### BRIEF
Which lines in the material contain the word "ngày"? Collect every one of them, counting case as significant.

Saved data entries
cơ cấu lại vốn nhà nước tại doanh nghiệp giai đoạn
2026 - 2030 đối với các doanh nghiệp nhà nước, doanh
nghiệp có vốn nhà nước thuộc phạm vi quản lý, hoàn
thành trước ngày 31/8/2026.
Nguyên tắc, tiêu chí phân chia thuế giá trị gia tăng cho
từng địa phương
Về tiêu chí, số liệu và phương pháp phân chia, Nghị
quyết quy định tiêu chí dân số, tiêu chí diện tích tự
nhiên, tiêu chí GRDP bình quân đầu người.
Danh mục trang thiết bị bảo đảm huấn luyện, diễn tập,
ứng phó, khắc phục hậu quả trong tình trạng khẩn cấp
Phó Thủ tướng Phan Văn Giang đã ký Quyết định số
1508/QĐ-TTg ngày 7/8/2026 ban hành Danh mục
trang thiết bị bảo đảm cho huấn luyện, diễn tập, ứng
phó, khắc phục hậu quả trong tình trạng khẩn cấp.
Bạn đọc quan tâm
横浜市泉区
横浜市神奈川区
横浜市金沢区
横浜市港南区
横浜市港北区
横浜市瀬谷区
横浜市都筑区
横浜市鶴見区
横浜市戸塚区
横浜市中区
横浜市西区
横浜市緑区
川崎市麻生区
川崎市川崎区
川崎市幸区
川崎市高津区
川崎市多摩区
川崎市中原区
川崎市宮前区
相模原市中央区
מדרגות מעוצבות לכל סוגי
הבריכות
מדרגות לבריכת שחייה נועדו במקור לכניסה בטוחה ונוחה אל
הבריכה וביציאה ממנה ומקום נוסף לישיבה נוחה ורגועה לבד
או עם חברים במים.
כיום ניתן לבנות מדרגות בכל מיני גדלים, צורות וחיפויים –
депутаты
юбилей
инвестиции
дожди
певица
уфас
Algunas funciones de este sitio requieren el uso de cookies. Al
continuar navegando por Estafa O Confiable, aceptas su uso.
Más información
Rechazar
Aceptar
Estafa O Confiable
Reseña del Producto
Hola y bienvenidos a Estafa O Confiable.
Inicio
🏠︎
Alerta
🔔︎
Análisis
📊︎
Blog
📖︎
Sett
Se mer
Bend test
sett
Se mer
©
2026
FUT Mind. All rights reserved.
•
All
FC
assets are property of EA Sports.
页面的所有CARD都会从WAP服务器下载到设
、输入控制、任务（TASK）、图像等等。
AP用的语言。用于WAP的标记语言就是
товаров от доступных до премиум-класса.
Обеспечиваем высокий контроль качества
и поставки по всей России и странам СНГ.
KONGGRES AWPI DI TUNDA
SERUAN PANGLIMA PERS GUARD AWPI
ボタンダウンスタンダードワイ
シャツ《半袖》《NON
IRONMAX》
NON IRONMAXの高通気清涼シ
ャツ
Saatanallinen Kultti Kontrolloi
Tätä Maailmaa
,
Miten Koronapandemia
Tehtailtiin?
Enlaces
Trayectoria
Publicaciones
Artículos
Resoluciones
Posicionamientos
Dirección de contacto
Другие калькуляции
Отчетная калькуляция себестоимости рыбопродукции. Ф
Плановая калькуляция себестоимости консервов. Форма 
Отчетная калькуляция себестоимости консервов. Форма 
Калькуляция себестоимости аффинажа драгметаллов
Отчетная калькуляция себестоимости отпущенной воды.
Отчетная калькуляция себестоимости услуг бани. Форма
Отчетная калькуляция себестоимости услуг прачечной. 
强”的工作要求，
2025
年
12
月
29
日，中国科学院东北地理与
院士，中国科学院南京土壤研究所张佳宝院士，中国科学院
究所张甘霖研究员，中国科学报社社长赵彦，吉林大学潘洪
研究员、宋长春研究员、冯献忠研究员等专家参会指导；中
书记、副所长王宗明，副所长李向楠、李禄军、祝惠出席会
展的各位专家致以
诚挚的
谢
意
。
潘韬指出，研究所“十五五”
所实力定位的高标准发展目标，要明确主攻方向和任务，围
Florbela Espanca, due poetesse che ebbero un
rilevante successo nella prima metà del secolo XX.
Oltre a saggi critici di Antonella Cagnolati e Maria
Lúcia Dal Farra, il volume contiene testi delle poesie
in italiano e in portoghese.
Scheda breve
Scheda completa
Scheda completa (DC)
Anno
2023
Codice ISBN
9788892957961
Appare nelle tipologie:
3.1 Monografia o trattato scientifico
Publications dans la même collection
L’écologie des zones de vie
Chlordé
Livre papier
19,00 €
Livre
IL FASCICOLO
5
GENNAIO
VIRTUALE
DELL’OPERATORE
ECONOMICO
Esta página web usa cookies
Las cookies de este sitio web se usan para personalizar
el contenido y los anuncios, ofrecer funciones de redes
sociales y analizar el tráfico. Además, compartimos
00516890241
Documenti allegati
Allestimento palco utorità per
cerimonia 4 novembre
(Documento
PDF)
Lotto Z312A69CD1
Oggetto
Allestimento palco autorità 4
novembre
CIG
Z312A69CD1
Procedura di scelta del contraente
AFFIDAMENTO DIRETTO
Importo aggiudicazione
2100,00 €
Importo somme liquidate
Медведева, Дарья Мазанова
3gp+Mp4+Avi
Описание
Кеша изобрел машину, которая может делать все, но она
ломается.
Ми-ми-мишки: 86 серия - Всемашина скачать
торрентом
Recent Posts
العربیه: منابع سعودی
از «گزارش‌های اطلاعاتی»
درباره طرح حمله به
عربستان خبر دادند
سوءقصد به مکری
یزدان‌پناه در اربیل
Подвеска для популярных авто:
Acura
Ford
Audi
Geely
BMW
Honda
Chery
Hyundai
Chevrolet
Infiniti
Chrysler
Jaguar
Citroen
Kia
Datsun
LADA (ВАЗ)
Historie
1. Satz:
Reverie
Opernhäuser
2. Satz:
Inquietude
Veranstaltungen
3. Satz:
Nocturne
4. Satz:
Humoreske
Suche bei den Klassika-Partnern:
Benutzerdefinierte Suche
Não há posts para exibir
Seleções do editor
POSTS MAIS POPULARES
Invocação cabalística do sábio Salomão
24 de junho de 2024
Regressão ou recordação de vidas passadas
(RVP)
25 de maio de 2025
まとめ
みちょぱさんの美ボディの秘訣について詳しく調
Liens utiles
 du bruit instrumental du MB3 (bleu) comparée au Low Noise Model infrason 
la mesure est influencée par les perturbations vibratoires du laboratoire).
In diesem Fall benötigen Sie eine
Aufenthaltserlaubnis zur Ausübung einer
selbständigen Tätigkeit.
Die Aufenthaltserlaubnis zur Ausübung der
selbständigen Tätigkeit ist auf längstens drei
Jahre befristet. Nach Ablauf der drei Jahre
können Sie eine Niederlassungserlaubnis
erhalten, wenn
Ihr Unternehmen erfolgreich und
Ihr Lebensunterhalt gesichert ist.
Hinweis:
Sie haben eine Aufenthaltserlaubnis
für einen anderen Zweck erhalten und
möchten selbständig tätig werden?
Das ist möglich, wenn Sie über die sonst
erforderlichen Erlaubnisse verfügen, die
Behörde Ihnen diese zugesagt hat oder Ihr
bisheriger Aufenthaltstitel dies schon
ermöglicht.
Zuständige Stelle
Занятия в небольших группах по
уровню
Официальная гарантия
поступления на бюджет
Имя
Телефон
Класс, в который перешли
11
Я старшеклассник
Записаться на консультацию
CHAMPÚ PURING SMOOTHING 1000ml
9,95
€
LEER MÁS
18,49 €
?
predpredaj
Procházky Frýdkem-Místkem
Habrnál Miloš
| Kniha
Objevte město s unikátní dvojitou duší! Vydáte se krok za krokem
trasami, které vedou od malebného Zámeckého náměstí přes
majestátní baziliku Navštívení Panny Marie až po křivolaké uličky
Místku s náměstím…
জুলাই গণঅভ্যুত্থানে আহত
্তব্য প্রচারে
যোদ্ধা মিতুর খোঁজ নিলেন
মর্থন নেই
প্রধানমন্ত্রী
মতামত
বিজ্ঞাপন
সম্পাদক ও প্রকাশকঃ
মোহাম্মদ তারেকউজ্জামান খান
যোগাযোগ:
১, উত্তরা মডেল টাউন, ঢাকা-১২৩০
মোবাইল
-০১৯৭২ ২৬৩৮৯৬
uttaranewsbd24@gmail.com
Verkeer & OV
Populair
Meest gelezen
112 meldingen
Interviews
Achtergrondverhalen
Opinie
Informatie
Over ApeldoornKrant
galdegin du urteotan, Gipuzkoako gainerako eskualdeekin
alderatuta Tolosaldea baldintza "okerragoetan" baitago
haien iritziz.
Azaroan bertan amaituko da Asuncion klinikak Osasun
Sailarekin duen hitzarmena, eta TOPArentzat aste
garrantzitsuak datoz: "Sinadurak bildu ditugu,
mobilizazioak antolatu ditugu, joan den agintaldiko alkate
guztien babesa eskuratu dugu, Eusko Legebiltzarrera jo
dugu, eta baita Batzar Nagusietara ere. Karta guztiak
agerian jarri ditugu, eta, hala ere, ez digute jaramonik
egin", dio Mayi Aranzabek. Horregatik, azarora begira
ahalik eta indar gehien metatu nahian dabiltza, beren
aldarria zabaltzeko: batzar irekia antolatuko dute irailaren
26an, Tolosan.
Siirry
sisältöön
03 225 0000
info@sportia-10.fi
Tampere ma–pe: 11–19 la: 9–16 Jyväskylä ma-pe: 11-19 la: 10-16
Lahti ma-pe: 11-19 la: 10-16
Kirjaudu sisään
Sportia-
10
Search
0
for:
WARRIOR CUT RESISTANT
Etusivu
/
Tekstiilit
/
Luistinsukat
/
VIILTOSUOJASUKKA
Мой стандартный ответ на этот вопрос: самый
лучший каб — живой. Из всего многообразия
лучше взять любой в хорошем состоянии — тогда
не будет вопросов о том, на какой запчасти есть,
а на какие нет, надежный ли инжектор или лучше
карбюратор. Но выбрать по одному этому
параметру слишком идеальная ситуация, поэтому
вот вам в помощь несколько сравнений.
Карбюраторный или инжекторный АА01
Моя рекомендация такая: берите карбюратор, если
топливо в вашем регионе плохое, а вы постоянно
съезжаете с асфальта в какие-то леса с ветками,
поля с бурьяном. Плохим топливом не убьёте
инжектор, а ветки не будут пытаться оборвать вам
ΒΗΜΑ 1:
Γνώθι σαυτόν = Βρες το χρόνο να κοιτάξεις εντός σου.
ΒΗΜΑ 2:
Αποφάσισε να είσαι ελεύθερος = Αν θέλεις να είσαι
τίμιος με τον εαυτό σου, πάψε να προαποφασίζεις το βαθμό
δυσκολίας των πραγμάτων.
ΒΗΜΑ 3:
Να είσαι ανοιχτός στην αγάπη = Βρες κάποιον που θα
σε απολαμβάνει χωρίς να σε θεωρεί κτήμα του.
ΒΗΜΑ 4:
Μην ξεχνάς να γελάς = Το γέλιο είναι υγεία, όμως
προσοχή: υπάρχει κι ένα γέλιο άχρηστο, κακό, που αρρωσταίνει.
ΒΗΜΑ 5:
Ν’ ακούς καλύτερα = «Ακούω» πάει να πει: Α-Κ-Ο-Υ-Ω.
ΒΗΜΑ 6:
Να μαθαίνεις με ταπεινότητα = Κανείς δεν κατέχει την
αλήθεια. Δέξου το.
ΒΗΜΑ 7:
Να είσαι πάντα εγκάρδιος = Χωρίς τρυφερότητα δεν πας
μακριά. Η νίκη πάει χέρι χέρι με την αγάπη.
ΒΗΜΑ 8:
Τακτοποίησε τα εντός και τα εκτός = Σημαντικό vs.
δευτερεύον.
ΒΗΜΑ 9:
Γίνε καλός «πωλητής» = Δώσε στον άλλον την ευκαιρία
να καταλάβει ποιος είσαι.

### RESULT FOR THIS EXERCISE
thành trước ngày 31/8/2026.
1508/QĐ-TTg ngày 7/8/2026 ban hành Danh mục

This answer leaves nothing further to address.